*TEXTO DE ORIGEM*:

★ ★ ★ ★ ★ ★ ★

Depois de admitido o pedido reconvencional, foi proferido despacho saneador do seguinte teor:
«O tribunal é competente em razão da nacionalidade, da matéria e da hierarquia.
Os AA (…) são dotados de personalidade e capacidade judiciárias e estão regularmente patrocinados.
A Ré F é dotada de personalidade judiciária e está regularmente representada e patrocinada».
Passou-se, depois, no mesmo despacho a apreciar concretamente a (in)existência de interesse em agir e a invocada ineptidão da petição inicial, excepções dilatórias julgadas ambas improcedentes.
Retomando-se a anterior forma tabelar, consignou-se ainda:
« Os AA. e a R. são dotados de legitimidade ad causam.
O processo é o próprio.
Não existem nulidades, questões prévias ou outras excepções de que cumpra conhecer e que obstem ao conhecimento do mérito da causa»

★ ★ ★ ★ ★ ★ ★

*O QUE SE PEDE*:
a. Transcreva do excerto sobre o despacho saneador tudo o que vai de "Depois de admitido" até "legitimidade ad causam.".
b. Dê seguimento ao excerto sobre o despacho saneador, começando a seguir à sua última frase.

★ ★ ★ ★ ★ ★ ★

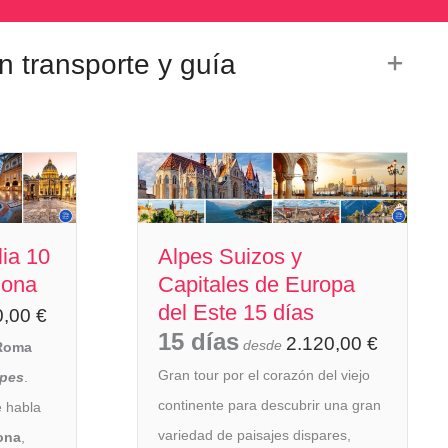
on transporte y guía
lia 10
Alpes Suizos y
lona
Capitales de Europa
del Este 15 días
0,00
€
15 días
2.120,00
€
desde
 Roma
Gran tour por el corazón del viejo
lpes
.
continente para descubrir una gran
 habla
variedad de paisajes dispares,
ona
,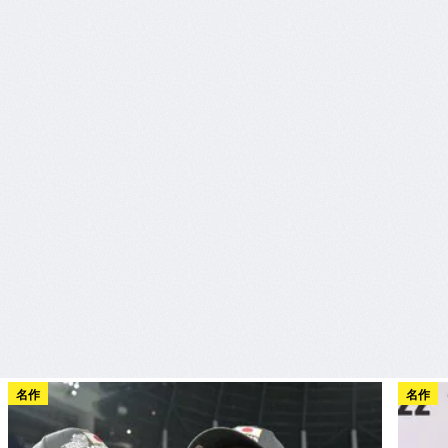
名作
名作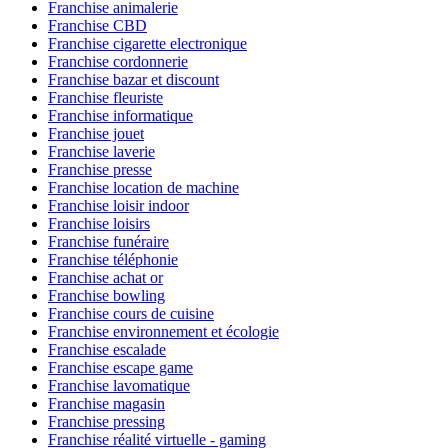
Franchise animalerie
Franchise CBD
Franchise cigarette electronique
Franchise cordonnerie
Franchise bazar et discount
Franchise fleuriste
Franchise informatique
Franchise jouet
Franchise laverie
Franchise presse
Franchise location de machine
Franchise loisir indoor
Franchise loisirs
Franchise funéraire
Franchise téléphonie
Franchise achat or
Franchise bowling
Franchise cours de cuisine
Franchise environnement et écologie
Franchise escalade
Franchise escape game
Franchise lavomatique
Franchise magasin
Franchise pressing
Franchise réalité virtuelle - gaming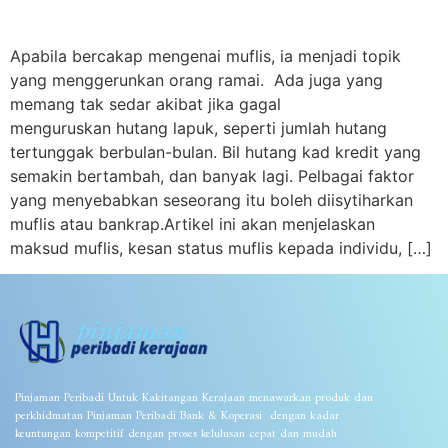
Apabila bercakap mengenai muflis, ia menjadi topik
yang menggerunkan orang ramai. Ada juga yang
memang tak sedar akibat jika gagal
menguruskan hutang lapuk, seperti jumlah hutang
tertunggak berbulan-bulan. Bil hutang kad kredit yang
semakin bertambah, dan banyak lagi. Pelbagai faktor
yang menyebabkan seseorang itu boleh diisytiharkan
muflis atau bankrap.Artikel ini akan menjelaskan
maksud muflis, kesan status muflis kepada individu, […]
Pinjaman Peribadi Untuk Kakitangan Kerajaan menawarkan produk dan
perkhidmatan Pinjaman Peribadi Bank & Koperasi dengan kadar
keuntungan kompetitif dengan proses kelulusan cepat dan mudah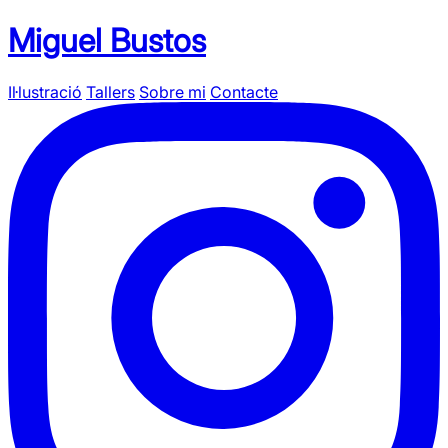
Miguel Bustos
Il·lustració
Tallers
Sobre mi
Contacte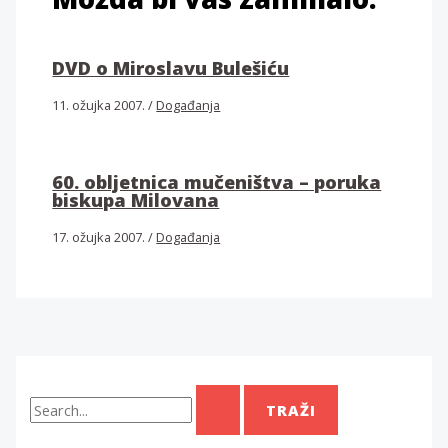
DVD o Miroslavu Bulešiću
11. ožujka 2007.
/
Događanja
60. obljetnica mučeništva – poruka
biskupa Milovana
17. ožujka 2007.
/
Događanja
T
r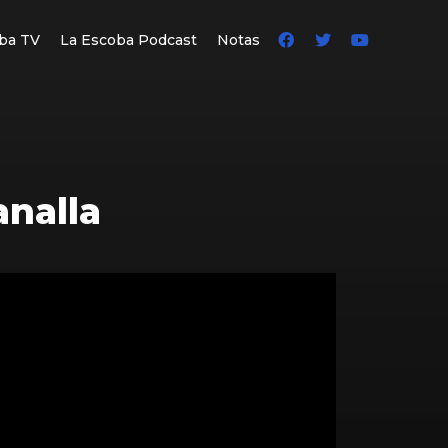
ba TV
La Escoba Podcast
Notas
analla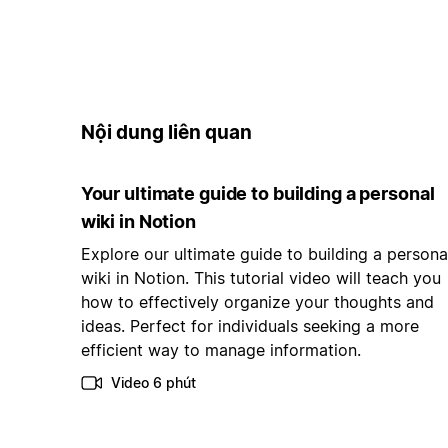
Nội dung liên quan
Your ultimate guide to building a personal
wiki in Notion
Explore our ultimate guide to building a persona
wiki in Notion. This tutorial video will teach you
how to effectively organize your thoughts and
ideas. Perfect for individuals seeking a more
efficient way to manage information.
Video 6 phút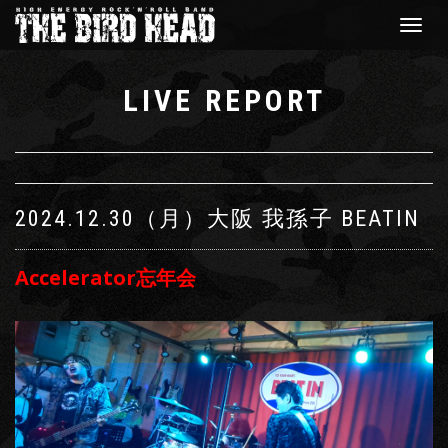
Toggle
navigat
LIVE REPORT
2024.12.30（月）
大阪 我孫子 BEATIN
Accelerator忘年会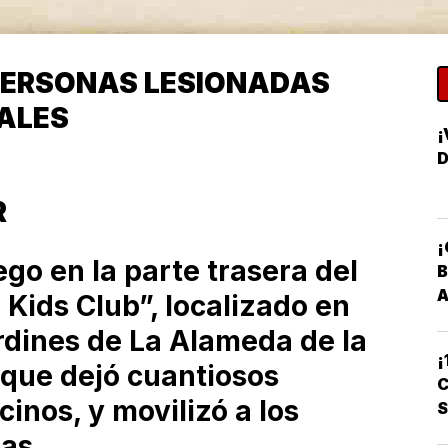
PERSONAS LESIONADAS
ALES
¡
D
R
¡
go en la parte trasera del
B
 Kids Club”, localizado en
rdines de La Alameda de la
¡
 que dejó cuantiosos
C
cinos, y movilizó a los
as.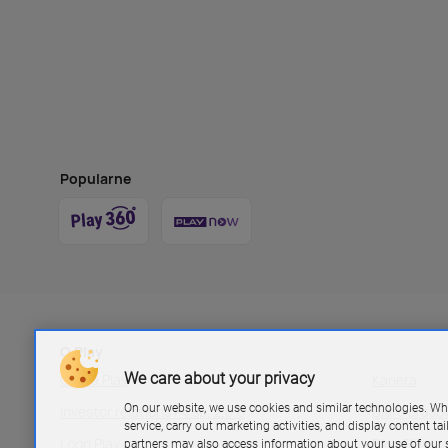
Popularne
O Play
We care about your privacy
Grupa Play
Kariera
On our website, we use cookies and similar technologies. Wh
Investor relations P4 sp. z.o.o
Biuro pras
service, carry out marketing activities, and display content ta
Logo Play
Blog Play
partners may also access information about your use of our s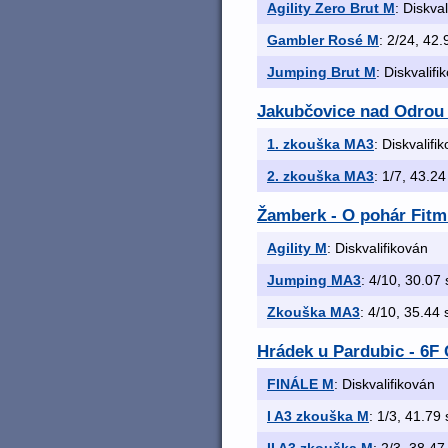
Agility Zero Brut M
: Diskva
Gambler Rosé M
: 2/24, 42.
Jumping Brut M
: Diskvalifi
Jakubčovice nad Odrou
1. zkouška MA3
: Diskvalifi
2. zkouška MA3
: 1/7, 43.24
Žamberk - O pohár Fitm
Agility M
: Diskvalifikován
Jumping MA3
: 4/10, 30.07 s
Zkouška MA3
: 4/10, 35.44 s
Hrádek u Pardubic - 6F
FINÁLE M
: Diskvalifikován
I A3 zkouška M
: 1/3, 41.79 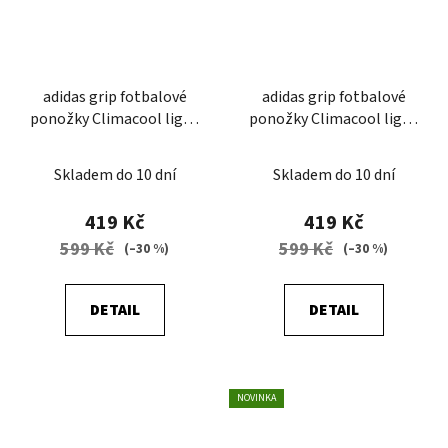
adidas grip fotbalové
adidas grip fotbalové
ponožky Climacool light
ponožky Climacool light
bílá/černá
černá/bílá
Skladem do 10 dní
Skladem do 10 dní
419 Kč
419 Kč
599 Kč
599 Kč
(–30 %)
(–30 %)
DETAIL
DETAIL
NOVINKA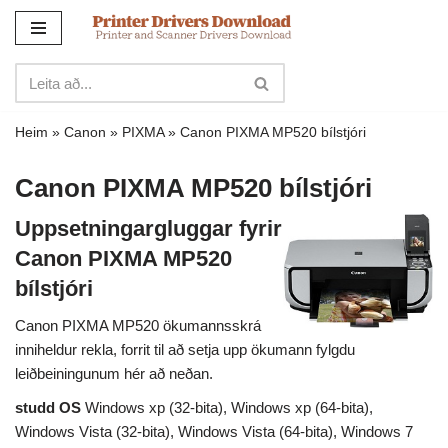
Sleppa
yfir
í
innihald
Heim
»
Canon
»
PIXMA
»
Canon PIXMA MP520 bílstjóri
Canon PIXMA MP520 bílstjóri
Uppsetningargluggar fyrir
Canon PIXMA MP520
bílstjóri
Canon PIXMA MP520 ökumannsskrá
inniheldur rekla, forrit til að setja upp ökumann fylgdu
leiðbeiningunum hér að neðan.
studd OS
Windows xp (32-bita), Windows xp (64-bita),
Windows Vista (32-bita), Windows Vista (64-bita), Windows 7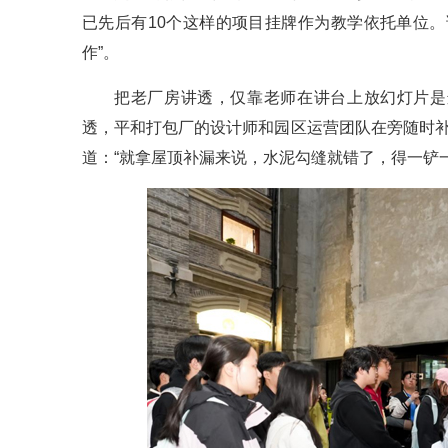
已先后有10个这样的项目挂牌作为教学依托单位
作”。
把老厂房讲透，仅靠老师在讲台上放幻灯片是
透，平和打包厂的设计师和园区运营团队在旁随时补
道：“就拿屋顶补漏来说，水泥勾缝就错了，得一铲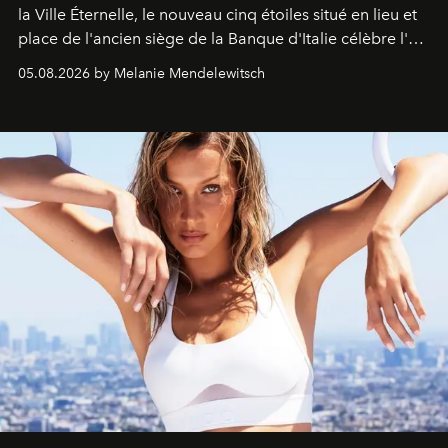
la Ville Éternelle, le nouveau cinq étoiles situé en lieu et
place de l'ancien siège de la Banque d'Italie célèbre l'art
de vivre Romain dans toute son élégance intemporelle.
05.08.2026 by Melanie Mendelewitsch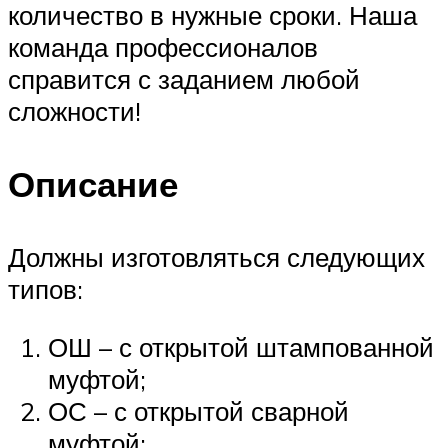
количество в нужные сроки. Наша
команда профессионалов
справится с заданием любой
сложности!
Описание
Должны изготовляться следующих
типов:
ОШ – с открытой штампованной
муфтой;
ОС – с открытой сварной
муфтой;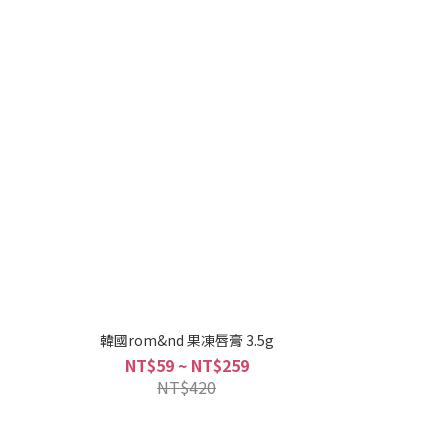
韓國rom&nd 果凍唇膏 3.5g
NT$59 ~ NT$259
NT$420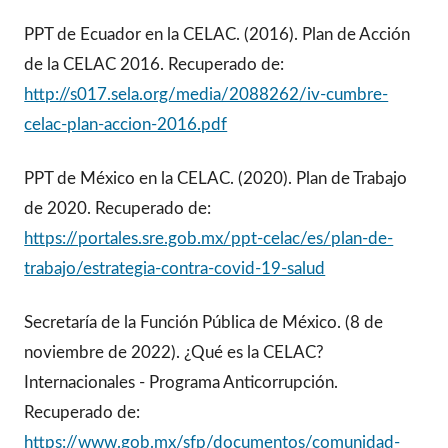
PPT de Ecuador en la CELAC. (2016). Plan de Acción
de la CELAC 2016. Recuperado de:
http://s017.sela.org/media/2088262/iv-cumbre-
celac-plan-accion-2016.pdf
PPT de México en la CELAC. (2020). Plan de Trabajo
de 2020. Recuperado de:
https://portales.sre.gob.mx/ppt-celac/es/plan-de-
trabajo/estrategia-contra-covid-19-salud
Secretaría de la Función Pública de México. (8 de
noviembre de 2022). ¿Qué es la CELAC?
Internacionales - Programa Anticorrupción.
Recuperado de:
https://www.gob.mx/sfp/documentos/comunidad-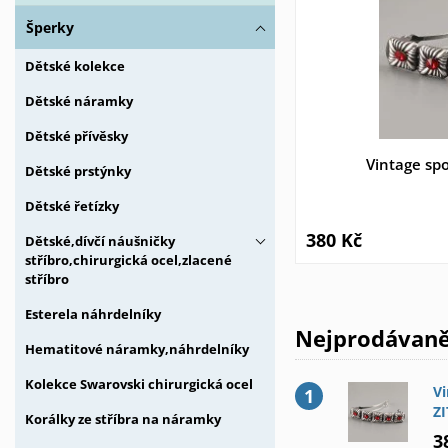
Šperky
Dětské kolekce
Dětské náramky
Dětské přívěsky
Vintage sp
Dětské prstýnky
Dětské řetízky
380 Kč
Dětské,dívčí náušničky
stříbro,chirurgická ocel,zlacené
stříbro
Esterela náhrdelníky
Nejprodávaněj
Hematitové náramky,náhrdelníky
Kolekce Swarovski chirurgická ocel
Vi
Z
Korálky ze stříbra na náramky
3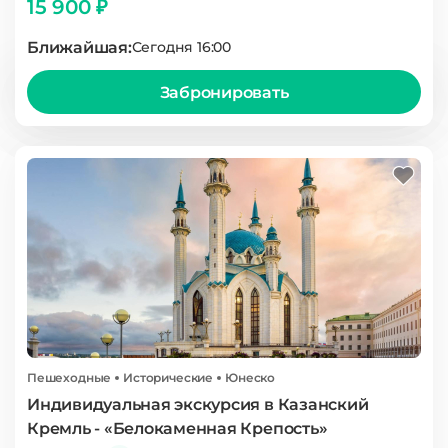
15 900 ₽
Ближайшая:
Сегодня 16:00
Забронировать
Пешеходные
Исторические
Юнеско
Индивидуальная экскурсия в Казанский
Кремль - «Белокаменная Крепость»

★ ★ ★ ★ ★ ★ ★

*RESPOSTAS AOS EXERCÍCIOS*:
a.
Depois de admitido o pedido reconvencional, foi proferido despacho saneador do seguinte teor:
«O tribunal é competente em razão da nacionalidade, da matéria e da hierarquia.
Os AA (…) são dotados de personalidade e capacidade judiciárias e estão regularmente patrocinados.
A Ré F é dotada de personalidade judiciária e está regularmente representada e patrocinada».
Passou-se, depois, no mesmo despacho a apreciar concretamente a (in)existência de interesse em agir e a invocada ineptidão da petição inicial, excepções dilatórias julgadas ambas improcedentes.
Retomando-se a anterior forma tabelar, consignou-se ainda:
« Os AA. e a R. são dotados de legitimidade ad causam.

b.
Prosseguiu o processo seus ulteriores termos e, após julgamento, as partes apresentaram alegações escritas sobre matéria de direito.
Entendeu então o tribunal convidar as partes a pronunciarem-se sobre uma concreta questão, conforme despacho de fls. 1077/78.
Nesse despacho, depois de se ter considerado que «questões semelhantes àquelas que são suscitadas nos presentes autos, também têm sido colocadas perante a jurisdição administrativa», afirmou-se: «com esta referência não pretendemos suscitar qualquer questão relacionada com a competência do tribunal, mas apenas salientar que, salvo melhor opinião, as pretensões dos autores tendo sido apresentadas perante os tribunais comuns, deverão ser fundamentadas sobretudo em função das normas do direito civil e não segundo princípios e normas de direito administrativo».
Foi ulteriormente proferida sentença que julgou a acção improcedente e absolveu a ré dos pedidos formulados, e procedente o pedido reconvencional com condenação dos autores a reconhecerem o direito da ré a aplicar o regime de renda apoiada nos termos do DL n.° 166/93, de 7 de Maio.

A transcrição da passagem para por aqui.